Cranfield Aerospace Solutions Is Converting a Conventional Britten-norman Islander Aircraft to Hydrogen Propulsion (Project Fresson)
Cranfield Aerospace Solutions is converting a conventional Britten-Norman Islander aircraft to hydrogen propulsion (Project Fresson).
Cranfield Aerospace Solutions is converting a conventional Britten-Norman Islander aircraft to hydrogen propulsion (Project Fresson). The aircraft will demonstrate the viability of hydrogen aircraft technology as a solution to aviation’s sustainability challenges.
The Hydrogen Islander Demonstrator Aircraft
The demonstrator aircraft is set to begin a test flight programme in 2024, with the view to certifying the hydrogen version of the world-famous Islander for commercial entry into service in 2026.
Having carried out baseline flight tests of G-HYUK – the unmodified Islander which will be used as the demonstrator aircraft, Cranfield Aerospace will next year use the aircraft as a flying testbed for its hydrogen fuel-cell propulsion system (HFCPS).
The demonstrator aircraft will be converted by replacing one of its two piston engines with the HFCPS, which will generate 240 kW of electrical power and produce up to 220 kW from the motor.
Rob Marsh, Director of Engineering at CAes, said:
The CAeS propulsion system design does not include batteries for transient power needs such as a go-around due to the fact that we have sized the hydrogen fuel-cell system so no battery energy storage is required and the HFCS power output is controlled directly to achieve the necessary responsiveness and stability without a buffer energy store.
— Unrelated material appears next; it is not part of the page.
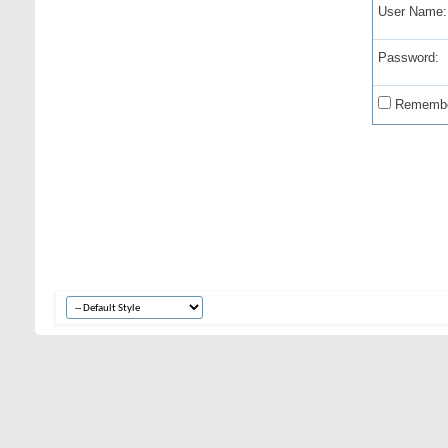
User Name:
Password:
Remembe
The technology demonstrator is a significant step toward the production solution as the Islander’s HFCS and election propulsion unit, which includes the motor and inverter will be packaged into the nacelle in a representative way to what the 2026 product will be.
Removing the heat that a HFCS produces is one of the key challenges. CAeS’ demonstrator will have two Reaction Engine heat exchangers mounted underneath the converted nacelle, sized to reject the full amount of heat produced.
Not representative of the production solution, the design will be optimised into a smaller configuration more akin to the existing air intake for the production version.
The larger than production version heat exchangers also pose a drag issue for the demonstrator hydrogen aircraft, and as such the aircraft will house the pressurised gaseous hydrogen fuel tank inside the fuselage.
As displayed in the hydrogen Islander render, the production version will mount the hydrogen tanks externally on the underside of the aircraft’s wing.
The hydrogen Islander aircraft product will have fully optimised zero-carbon technology which will allow the aircraft to carry out many of the missions it fulfils in its conventional hydro-carbon form, and open up new opportunities for regional connectivity and super commuter services in urban areas.
The product, which will have capacity for 6-8 passengers, will carry out missions such as connecting remote communities, commuting and tourist flights can also be configured for cargo purposes.
With a 60-minute flight endurance plus a 45-minute reserve, the product hydrogen Islander has a 200km range plus reserve.
The zero-carbon version will also benefit from a noise reduction and less vibration, enhancing the passenger experience on the Islander.